EA J’ai la chance d’être régulièrement invité dans des loges ou par des détenteurs de billets de saison. J’ai quelques bons amis qui en possèdent, donc j’y vais environ quatre ou cinq fois par saison et je dois parfois refuser en raison de mon métier. Le regarder à la maison est plaisant, mais ça n’a rien à voir avec l’ambiance qui règne sur place. Le hockey, c’est devenu un show! Les présentations d’avant-match sont toujours impressionnantes.

 

SB En terminant, on ne peut pas ne pas te parler de ton rôle de François Le Truck Pétel dans Lance et Compte. Comment as-tu vécu cette expérience?
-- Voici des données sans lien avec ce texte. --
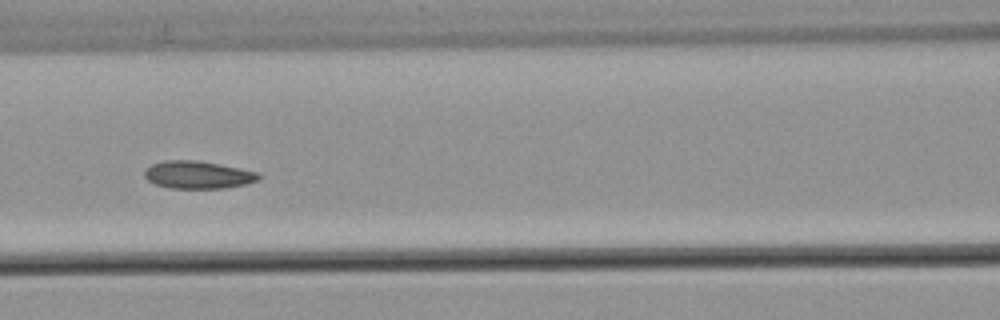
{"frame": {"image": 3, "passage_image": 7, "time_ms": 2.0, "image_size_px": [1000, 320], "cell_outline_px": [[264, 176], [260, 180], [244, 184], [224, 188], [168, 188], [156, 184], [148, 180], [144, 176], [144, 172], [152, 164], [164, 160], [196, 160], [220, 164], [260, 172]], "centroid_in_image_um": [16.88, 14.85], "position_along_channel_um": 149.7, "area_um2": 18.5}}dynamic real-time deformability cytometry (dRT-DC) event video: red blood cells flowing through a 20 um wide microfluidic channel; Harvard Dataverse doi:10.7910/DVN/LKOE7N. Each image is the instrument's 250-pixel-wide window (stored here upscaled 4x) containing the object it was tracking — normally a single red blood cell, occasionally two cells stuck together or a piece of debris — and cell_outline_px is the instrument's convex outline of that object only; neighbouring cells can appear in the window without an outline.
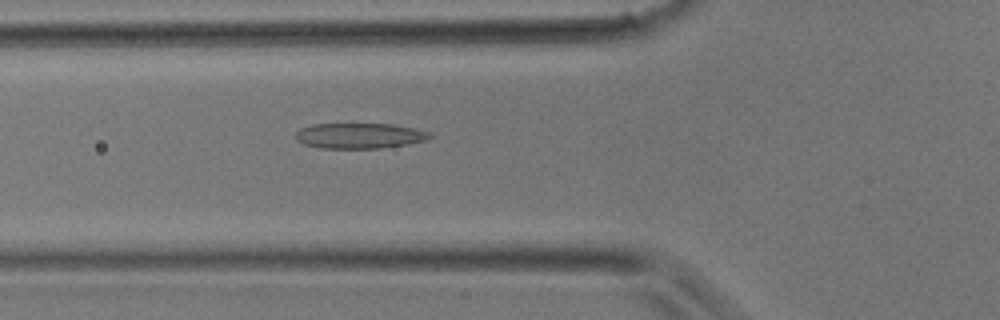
{"species": "common noctule bat (a hibernating species)", "species_latin": "Nyctalus noctula", "temperature_condition": "room temperature", "stored_images_in_passage": 31, "camera_frame_rate_fps": 3000, "um_per_image_px": 0.085, "animal": {"sex": "male", "body_mass_g": 17.9}, "frame": {"image": 1, "passage_image": 7, "time_ms": 2.0, "image_size_px": [1000, 320], "cell_outline_px": [[432, 136], [424, 140], [408, 144], [380, 148], [320, 148], [304, 144], [296, 140], [296, 132], [300, 128], [312, 124], [392, 124], [412, 128], [428, 132]], "centroid_in_image_um": [30.5, 11.54], "position_along_channel_um": 95.3, "area_um2": 19.71}}
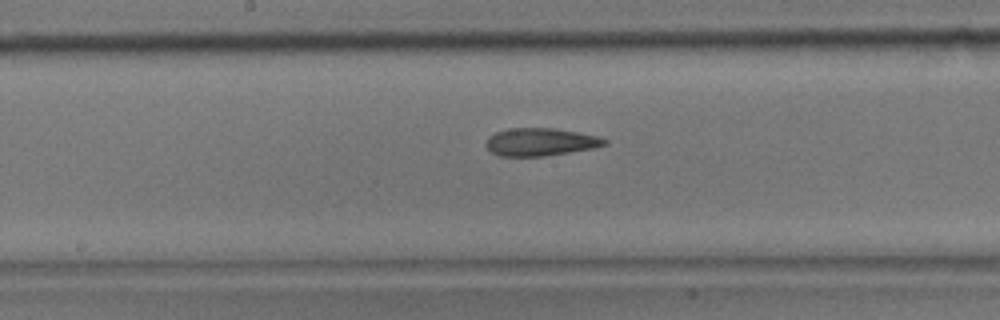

EA Je n’oublierai jamais la scène où le regretté Paul Buisson nous a remis nos chandails du National de Québec à moi et Karim Toupin-Chaieb, qui incarnait Mathias Ladouceur. C’était inscrit « Pétel » dans le dos et j’avais le numéro 33. Pour le grand fan de hockey que je suis, c’était un rêve qui se concrétisait. J’étais également un grand, grand amateur de la série, donc pouvoir revêtir l’uniforme du National était quelque chose de bien spécial pour moi. Des années plus tard, on m’associe encore à mon personnage, d’ailleurs. Mon rôle de Christian Phaneuf, dans Disctrit 31, a marqué l’univers de bien des gens, mais je suis récemment allé à Québec et les gens me criaient ‘Hey, le Truck ! Hey, le Truck !’ Les gars de la distribution sont devenus de grands, grands chums et on se voit encore régulièrement aujourd’hui. On a passé 12 années à tourner ensemble, donc c’est certain que ça nous manque et qu’on s’ennuie. Il y avait une ambiance extraordinaire sur le plateau.

 

En tirs de barrage…

Ton équipe préférée dans la LNH? Le Canadien.

Ton ou tes idoles de jeunesse? Wayne Gretzky et Mario Lemieux, mais j’ai un coup de cœur particulier pour John Kordic.

Quel club détestes-tu le plus dans la LNH? Aucun.

Qui t’impressionnes le plus actuellement dans la LNH? Sidney Crosby pour son leadership et Connor McDavid pour son talent.

Ton joueur préféré chez le Canadien présentement? J’en ai plusieurs! J’étais un grand fan d’Alex Galchenyuk, mais j’aime aussi Brendan Gallagher et Jonathan Drouin. Je suis un fervent admirateur des guerriers, des petits joueurs qui vont à la guerre pour leur équipe.

Le plus beau chandail dans la LNH? C’est une bonne question! Il y en a plusieurs qui sont beaux, mais j’aime bien celui des Penguins. Surtout le bleu poudre.

Et celui que tu aimes le moins? Jadis, les Kings ont déjà eu un chandail jaune moutarde qui était affreux. C’était très laid ! Plus récemment, il n’y en a aucun qui me vient à l’esprit vite comme ça. 

En juin prochain, le gagnant de la coupe Stanley sera? Les jeux des prédictions, je n’adhère pas à ça… J’ai beaucoup de difficultés avec les gérants d’estrades. C’est très difficile à prédire.